Second school consultation under fire from campaigners

A campaign group fighting to keep a small village primary school open are calling foul over the latest consultation process on its future, after the results of the previous consultation were scrapped.

The Save our School (SOS) group, which is seeking to secure the future of Chillerton & Rookley Primary School, say the current consultation, which simply gives seven options for the future of the school, including closure, and then asks for comments, doesn’t meet the legal requirements of a consultation to close a school. The group has taken legal advice and been told that previous High Court rulings have determined that there is a requirement for consultations to provide “adequate and sufficient information to enable intelligent, considered response.”

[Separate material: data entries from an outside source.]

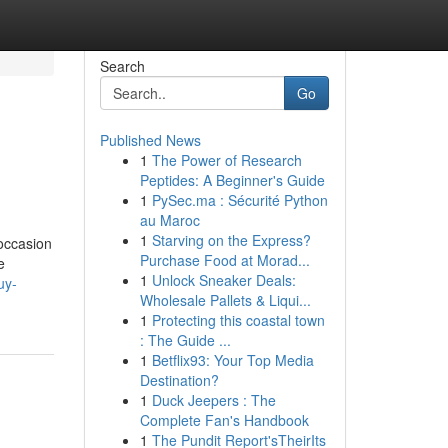
Search
Go
Published News
1
The Power of Research
Peptides: A Beginner's Guide
1
PySec.ma : Sécurité Python
au Maroc
1
Starving on the Express?
-occasion
Purchase Food at Morad...
e
1
Unlock Sneaker Deals:
uy-
Wholesale Pallets & Liqui...
1
Protecting this coastal town
: The Guide ...
1
Betflix93: Your Top Media
Destination?
1
Duck Jeepers : The
Complete Fan's Handbook
1
The Pundit Report'sTheirIts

The previous consultation, launched under the Conservative administration, was also criticised for serious failings, including that it was not even clear what the consultation was about. It originally seemed the school was to be closed, but a document added to the website after the end of the consultation, indicated the proposal was to amalgamate the school with Godshill Primary. A complaint to the Local Government Ombudsman was halted when the incoming Alliance administration scrapped the previous consultation and started a new one.

The Island Free School is said to be willing to look at the possibility of becoming an academy sponsor of the primary school, but SOS says the IW Council is failing to properly consider any options that would keep the school open. They also claim that the form can be completed multiple times by the same person, with no contact details asked for, enabling the results of the consultation to be easily skewed and therefore meaningless.

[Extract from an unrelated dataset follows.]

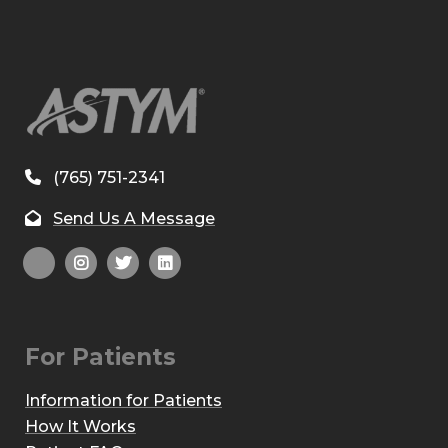
(765) 751-2341
Send Us A Message
For Patients
Information for Patients
How It Works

Nigel Phillips, chairman of SOS, said: “There seems to be a determination to close the school come what may. I see no indication of a willingness to talk to a school willing to take it over. The limitations of the consultation provision on the website just confirm that it is not a serious or meaningful exercise.”

The consultation has just three questions about the future of the school, followed by eight questions on ethnicity, gender, sexuality and other matters unrelated to the school.

Cllr Debbie Andre, the council’s cabinet member responsible for education, was asked to clarify if the exercise is a statutory consultation and whether government guidelines had been followed but she failed to respond.
You can complete the consultation until December 17 at: surveymonkey.co.uk/r/ChillertonAndRookleyPrimarySchool.